= PROBLEM TO WORK ON =
Locate every line in the data below that contains the string "Orico" and copy each such line. The match is case-sensitive.
DATA EXTRACT Start Marker
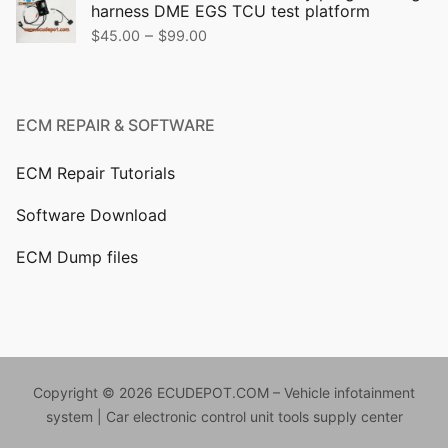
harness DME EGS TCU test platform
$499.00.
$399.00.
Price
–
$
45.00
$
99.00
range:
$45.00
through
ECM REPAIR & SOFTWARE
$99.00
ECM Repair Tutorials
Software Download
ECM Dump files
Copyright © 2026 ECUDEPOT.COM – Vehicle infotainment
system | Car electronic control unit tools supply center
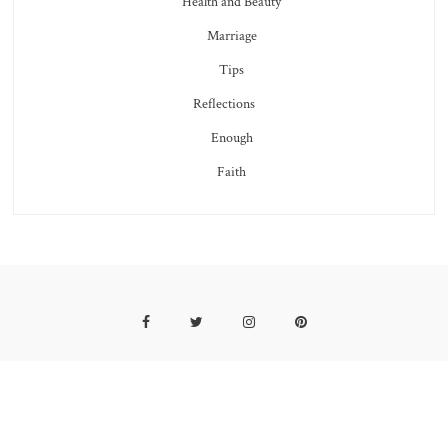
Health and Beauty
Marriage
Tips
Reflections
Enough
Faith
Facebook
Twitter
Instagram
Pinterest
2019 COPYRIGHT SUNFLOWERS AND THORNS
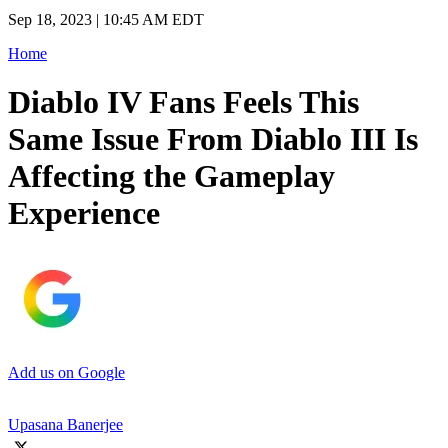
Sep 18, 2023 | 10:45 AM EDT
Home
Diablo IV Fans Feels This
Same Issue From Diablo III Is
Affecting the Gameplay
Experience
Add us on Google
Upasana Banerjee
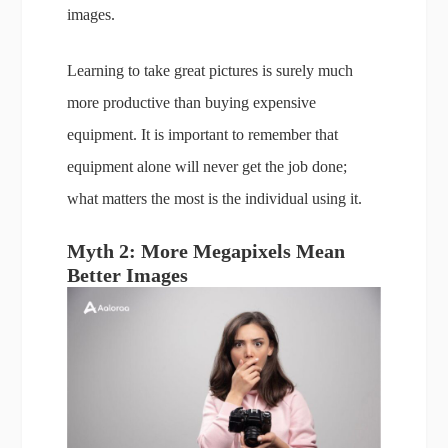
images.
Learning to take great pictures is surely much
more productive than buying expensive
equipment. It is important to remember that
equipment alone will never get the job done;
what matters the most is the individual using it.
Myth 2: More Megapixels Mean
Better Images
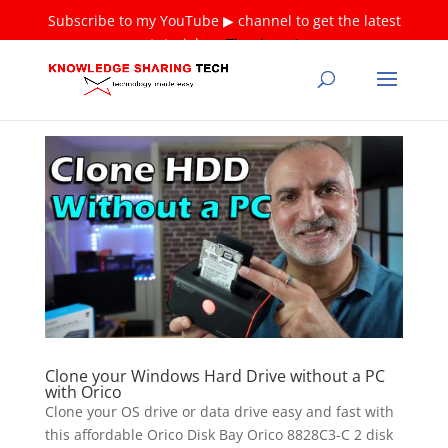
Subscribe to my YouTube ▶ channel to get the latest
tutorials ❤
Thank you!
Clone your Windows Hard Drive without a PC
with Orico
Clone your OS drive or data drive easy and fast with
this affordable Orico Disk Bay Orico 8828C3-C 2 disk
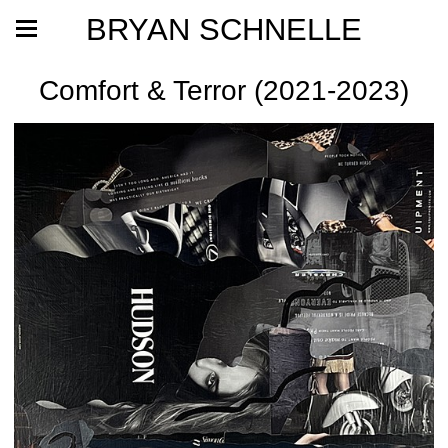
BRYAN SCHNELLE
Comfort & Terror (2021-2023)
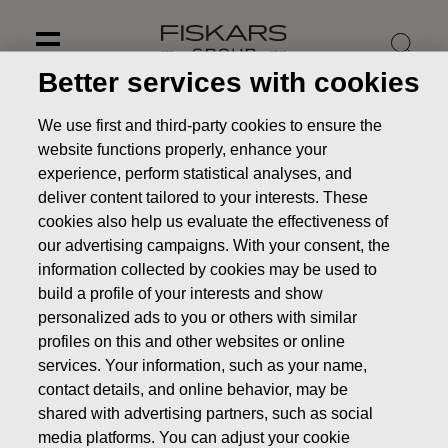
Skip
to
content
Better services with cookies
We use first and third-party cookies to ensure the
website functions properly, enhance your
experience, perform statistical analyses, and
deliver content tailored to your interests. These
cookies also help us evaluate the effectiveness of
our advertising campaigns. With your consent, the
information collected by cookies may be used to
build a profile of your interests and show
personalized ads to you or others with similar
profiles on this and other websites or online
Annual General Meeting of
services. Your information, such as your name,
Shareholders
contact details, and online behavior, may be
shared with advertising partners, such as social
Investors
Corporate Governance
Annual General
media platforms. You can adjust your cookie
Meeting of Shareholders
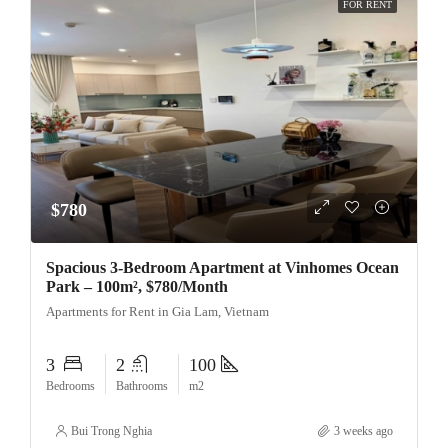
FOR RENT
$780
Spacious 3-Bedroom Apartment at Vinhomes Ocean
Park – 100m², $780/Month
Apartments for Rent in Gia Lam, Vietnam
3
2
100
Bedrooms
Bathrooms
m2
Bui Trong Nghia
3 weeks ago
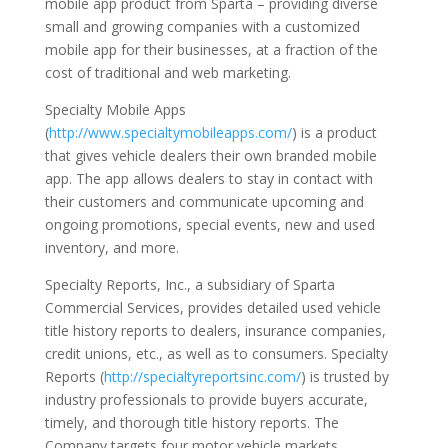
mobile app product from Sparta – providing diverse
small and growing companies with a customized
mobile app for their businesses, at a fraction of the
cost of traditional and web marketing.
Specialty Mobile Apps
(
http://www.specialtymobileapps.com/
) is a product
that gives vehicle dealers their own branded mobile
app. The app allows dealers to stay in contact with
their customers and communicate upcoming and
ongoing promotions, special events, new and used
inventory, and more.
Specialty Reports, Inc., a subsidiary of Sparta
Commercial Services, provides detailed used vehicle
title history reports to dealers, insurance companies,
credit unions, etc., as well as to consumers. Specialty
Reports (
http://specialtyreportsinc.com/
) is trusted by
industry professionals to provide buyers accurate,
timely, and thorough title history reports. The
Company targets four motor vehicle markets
DATA EXTRACT End Marker
= REPLY =
with Orico
this affordable Orico Disk Bay Orico 8828C3-C 2 disk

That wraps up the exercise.